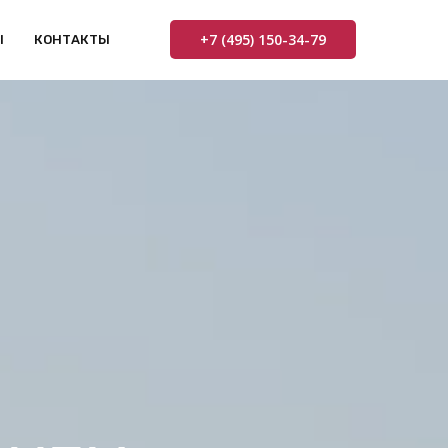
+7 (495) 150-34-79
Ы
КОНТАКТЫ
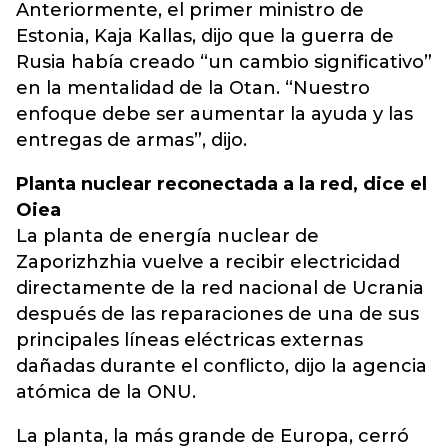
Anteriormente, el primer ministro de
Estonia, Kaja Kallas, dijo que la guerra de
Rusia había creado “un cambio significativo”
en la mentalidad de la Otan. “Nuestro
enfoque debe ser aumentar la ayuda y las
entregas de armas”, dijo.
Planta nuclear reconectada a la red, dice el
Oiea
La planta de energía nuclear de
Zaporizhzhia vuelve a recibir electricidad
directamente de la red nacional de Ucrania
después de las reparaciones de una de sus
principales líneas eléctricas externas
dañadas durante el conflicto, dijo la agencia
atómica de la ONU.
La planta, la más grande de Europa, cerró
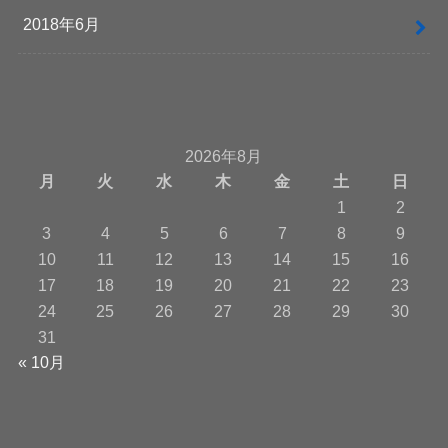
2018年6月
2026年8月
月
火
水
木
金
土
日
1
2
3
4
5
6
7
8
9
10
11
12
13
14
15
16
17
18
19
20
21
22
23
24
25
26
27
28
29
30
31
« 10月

----------------

Write out every line above character for character, leaving out the pictures.

+7 (495) 150-34-79
Ы
КОНТАКТЫ
Anteriormente, el primer ministro de
Estonia, Kaja Kallas, dijo que la guerra de
Rusia había creado “un cambio significativo”
en la mentalidad de la Otan. “Nuestro
enfoque debe ser aumentar la ayuda y las
entregas de armas”, dijo.
Planta nuclear reconectada a la red, dice el
Oiea
La planta de energía nuclear de
Zaporizhzhia vuelve a recibir electricidad
directamente de la red nacional de Ucrania
después de las reparaciones de una de sus
principales líneas eléctricas externas
dañadas durante el conflicto, dijo la agencia
atómica de la ONU.
La planta, la más grande de Europa, cerró
2018年6月
2026年8月
月
火
水
木
金
土
日
1
2
3
4
5
6
7
8
9
10
11
12
13
14
15
16
17
18
19
20
21
22
23
24
25
26
27
28
29
30
31
« 10月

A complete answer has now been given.